Hari looked doleful. ‘Such a remarkable animal.’ He shook his head.
‘Hari,’ I said as calmly as I could. ‘If you don’t tell me exactly what’s been going on immediately, I shall scream very, very loudly.’
I don’t know whether he ever would have got round to telling me. At that moment the bell jangled at the opening of the door and Ganesh walked in. Not seeing me at once he began, ‘I’ve put notices in all—’
Then he saw me, stopped with a look of dismay on his face and said, ‘Oh, damn. It’s you. Why aren’t you in bloody Oxford?’
Ganesh isn’t given to swearing, even mildly. This was clearly a moment of great stress. And why did no one want to see me?
‘Come upstairs,’ Ganesh went on quickly, taking me by the arm. ‘I’ll make us a cup of tea.’
I allowed him to bundle me upstairs to the flat but before he could escape to the kitchen I barred his way and said bluntly, ‘Come on, all of it.’
‘Don’t freak out!’ he begged.
‘I shall,’ I promised him, ‘if you don’t tell me straight away what’s wrong.’
He drew a deep breath. ‘The bouncer at the club, not the one you found floating in the river, the fat bald one with the wife who likes dogs. She’s been looking after Bonnie. Well, this morning early she thought she’d take the dogs, hers and Bonnie, for a run in Regent’s Park before it got hot. Her dogs are little hairy things, they don’t like the heat. So she took them to the park and when she got there she let them off the lead, all of them, Bonnie included. She thought because Bonnie got on well with her dogs, she’d stay with them. But she didn’t. She ran away.’
‘Where?’ I asked dully, the word dropping into a long deep silence.
‘I don’t know, do I?’ Ganesh snapped. ‘The woman looked all over the park. She asked all the other dog-walkers. She asked the café there to put a lost dog notice in their window.’
I realised he was tired and worried and upset because he had dreaded giving me this news.

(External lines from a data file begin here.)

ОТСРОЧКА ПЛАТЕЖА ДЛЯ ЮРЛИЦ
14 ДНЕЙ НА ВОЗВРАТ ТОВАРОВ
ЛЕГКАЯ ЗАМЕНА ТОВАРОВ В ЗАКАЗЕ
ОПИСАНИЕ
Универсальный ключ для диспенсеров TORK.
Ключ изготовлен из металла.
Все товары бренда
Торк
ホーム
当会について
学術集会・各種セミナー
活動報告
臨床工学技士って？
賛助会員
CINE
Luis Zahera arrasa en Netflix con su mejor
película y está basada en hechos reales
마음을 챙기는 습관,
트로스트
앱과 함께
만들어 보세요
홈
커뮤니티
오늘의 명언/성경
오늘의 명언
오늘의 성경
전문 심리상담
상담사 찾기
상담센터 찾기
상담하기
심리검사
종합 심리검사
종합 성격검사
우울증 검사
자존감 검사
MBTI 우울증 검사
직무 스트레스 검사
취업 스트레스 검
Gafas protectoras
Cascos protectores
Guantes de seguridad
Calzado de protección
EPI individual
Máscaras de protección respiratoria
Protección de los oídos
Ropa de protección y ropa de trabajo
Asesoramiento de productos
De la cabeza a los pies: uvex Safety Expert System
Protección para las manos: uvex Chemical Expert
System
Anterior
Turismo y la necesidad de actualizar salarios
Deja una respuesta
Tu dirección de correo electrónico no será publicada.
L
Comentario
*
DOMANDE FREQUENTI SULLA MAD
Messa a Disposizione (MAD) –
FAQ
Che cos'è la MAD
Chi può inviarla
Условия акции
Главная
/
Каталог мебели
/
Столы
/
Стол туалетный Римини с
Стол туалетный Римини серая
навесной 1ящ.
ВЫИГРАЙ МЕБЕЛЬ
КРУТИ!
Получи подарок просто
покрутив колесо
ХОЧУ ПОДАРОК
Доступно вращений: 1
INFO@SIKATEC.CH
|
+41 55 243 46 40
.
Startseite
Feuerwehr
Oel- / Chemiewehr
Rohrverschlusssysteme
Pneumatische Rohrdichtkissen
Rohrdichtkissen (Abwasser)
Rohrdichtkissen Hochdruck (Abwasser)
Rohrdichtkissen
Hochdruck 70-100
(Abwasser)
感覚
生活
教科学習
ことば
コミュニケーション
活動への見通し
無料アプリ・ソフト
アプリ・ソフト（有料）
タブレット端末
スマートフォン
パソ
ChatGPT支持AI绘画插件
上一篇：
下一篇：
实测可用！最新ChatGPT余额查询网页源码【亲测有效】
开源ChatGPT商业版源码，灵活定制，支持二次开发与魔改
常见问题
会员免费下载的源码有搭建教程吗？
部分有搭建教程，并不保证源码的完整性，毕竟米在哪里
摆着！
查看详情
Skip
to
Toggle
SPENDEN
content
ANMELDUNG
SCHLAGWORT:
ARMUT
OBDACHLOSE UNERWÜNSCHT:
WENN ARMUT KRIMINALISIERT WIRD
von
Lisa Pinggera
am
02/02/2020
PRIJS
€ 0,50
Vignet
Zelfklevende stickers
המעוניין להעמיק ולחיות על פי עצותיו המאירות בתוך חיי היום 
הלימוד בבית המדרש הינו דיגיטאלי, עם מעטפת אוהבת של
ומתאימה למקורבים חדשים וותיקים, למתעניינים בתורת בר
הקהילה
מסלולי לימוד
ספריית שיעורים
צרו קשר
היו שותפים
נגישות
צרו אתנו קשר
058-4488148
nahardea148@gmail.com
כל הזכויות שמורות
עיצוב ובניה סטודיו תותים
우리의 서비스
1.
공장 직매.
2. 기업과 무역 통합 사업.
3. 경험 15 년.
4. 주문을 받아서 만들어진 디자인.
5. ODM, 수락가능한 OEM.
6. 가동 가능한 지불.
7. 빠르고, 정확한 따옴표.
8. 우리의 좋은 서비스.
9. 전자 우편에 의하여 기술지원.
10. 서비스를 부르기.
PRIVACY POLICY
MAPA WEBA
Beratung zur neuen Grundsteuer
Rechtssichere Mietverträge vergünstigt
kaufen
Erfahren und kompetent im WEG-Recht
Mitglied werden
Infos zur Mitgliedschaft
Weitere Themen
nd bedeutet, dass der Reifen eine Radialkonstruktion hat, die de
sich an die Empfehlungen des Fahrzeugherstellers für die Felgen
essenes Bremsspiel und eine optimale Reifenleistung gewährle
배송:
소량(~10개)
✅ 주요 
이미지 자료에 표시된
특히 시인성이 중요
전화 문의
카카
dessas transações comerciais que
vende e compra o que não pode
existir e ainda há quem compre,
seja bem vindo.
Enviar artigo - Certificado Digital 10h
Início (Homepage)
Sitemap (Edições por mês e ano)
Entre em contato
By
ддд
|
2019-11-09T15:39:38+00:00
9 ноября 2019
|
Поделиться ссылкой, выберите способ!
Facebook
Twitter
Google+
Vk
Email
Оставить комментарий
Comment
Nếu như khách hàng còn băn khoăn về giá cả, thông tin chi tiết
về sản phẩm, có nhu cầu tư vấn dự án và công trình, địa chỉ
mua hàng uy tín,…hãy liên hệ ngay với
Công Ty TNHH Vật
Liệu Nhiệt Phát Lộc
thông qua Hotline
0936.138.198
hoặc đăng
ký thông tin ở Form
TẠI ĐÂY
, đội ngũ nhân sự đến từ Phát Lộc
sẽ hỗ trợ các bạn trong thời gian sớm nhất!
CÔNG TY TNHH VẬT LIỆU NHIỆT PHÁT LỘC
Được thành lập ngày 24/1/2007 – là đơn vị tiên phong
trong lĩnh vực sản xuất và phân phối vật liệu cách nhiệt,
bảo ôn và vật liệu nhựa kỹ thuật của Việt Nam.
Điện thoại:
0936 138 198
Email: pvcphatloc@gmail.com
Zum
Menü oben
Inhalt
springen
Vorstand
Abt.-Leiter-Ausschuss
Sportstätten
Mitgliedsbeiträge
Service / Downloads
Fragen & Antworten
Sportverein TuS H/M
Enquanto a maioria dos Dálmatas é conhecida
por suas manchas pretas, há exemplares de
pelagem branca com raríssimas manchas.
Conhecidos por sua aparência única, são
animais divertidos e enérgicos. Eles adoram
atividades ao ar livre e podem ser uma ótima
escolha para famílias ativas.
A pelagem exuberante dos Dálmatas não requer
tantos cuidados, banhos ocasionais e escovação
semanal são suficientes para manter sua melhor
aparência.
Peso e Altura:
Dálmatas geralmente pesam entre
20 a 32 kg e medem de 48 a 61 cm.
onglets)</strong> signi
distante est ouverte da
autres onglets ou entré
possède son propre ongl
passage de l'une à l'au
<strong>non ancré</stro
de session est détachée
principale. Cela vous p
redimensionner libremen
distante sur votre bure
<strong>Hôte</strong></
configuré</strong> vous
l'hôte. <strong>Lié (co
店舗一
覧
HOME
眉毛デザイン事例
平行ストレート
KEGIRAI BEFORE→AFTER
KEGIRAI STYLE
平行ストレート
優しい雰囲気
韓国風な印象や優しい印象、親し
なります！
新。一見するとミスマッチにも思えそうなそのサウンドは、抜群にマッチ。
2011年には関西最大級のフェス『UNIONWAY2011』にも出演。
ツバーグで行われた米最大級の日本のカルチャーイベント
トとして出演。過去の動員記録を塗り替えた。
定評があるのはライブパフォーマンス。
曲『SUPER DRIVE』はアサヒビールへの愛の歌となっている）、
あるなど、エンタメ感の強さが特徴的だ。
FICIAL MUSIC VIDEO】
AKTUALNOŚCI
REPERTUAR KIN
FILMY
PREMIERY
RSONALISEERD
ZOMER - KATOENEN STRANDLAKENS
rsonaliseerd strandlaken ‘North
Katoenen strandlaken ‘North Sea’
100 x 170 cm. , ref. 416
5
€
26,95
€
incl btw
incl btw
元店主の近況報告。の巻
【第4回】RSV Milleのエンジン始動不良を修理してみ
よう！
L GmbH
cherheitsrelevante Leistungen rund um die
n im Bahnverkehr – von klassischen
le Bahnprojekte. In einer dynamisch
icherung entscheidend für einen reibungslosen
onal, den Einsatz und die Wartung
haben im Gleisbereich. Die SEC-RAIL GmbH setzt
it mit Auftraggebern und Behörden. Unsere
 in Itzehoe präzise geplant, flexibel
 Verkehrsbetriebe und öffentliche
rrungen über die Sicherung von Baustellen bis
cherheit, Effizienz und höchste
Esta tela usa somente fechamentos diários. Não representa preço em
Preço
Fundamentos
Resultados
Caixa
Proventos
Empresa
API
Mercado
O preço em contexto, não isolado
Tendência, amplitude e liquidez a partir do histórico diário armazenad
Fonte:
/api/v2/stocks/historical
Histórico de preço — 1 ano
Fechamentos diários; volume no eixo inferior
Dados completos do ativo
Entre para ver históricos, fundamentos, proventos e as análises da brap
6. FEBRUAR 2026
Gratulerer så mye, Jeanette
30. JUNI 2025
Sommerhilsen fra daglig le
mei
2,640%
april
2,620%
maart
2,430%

I sat down suddenly on the sofa. ‘Bonnie’s been in Regent’s Park before, with me,’ I said, trying to sound calm so that Ganesh wouldn’t get more agitated. ‘She knows the place. Perhaps she’s run back to my place, looking for me.’
‘I’ve been there,’ Ganesh said. ‘No one’s seen her but the other tenants all know. They’re all keeping an eye open. And I’ve put a lost dog notice in the window of every Asian newsagent’s and grocer’s in the entire area. I’ve even told the police and the RSPCA.’ He sat down beside me, his shoulders slumped in dejection. ‘I can’t do any more, Fran. I’ve walked all over the area looking for her.’
‘It’s not your fault, Gan,’ I consoled him. ‘It’s the fault of that daft woman letting her off the lead. Bonnie’s gone looking for me. She probably ran back to the flat, found I wasn’t there, and is running round all the other places I go. She might turn up here.’
‘Hari’s watching out,’ he assured me.
> ‘Right,’ I said, slapping my hands on my knees. ‘I’m not going back to Oxford until Bonnie’s found.’
‘What’s happening in Oxford, anyway?’ Ganesh asked. ‘Why are you here? Have you come back for good? Is it all over?’ A note of hope entered his voice and I realised how much he’d been worrying about me in Oxford, too.
I felt selfish and was sorry to dash even this faint ray of optimism. But I couldn’t just forget about Lisa and her passport. I explained it to him as briefly as I could. For good measure I told him about Vera and how she’d hidden Ivo in her flat and that Lisa had recognised her.
‘I promised Lisa I’d fetch her passport,’ I concluded. ‘She kept her part of the bargain and phoned Allerton. But the honest truth is I’m fed up with Allerton, Lisa, Vera, Filigrew, Ned . . .’ I sighed. ‘All of them, even Beryl.’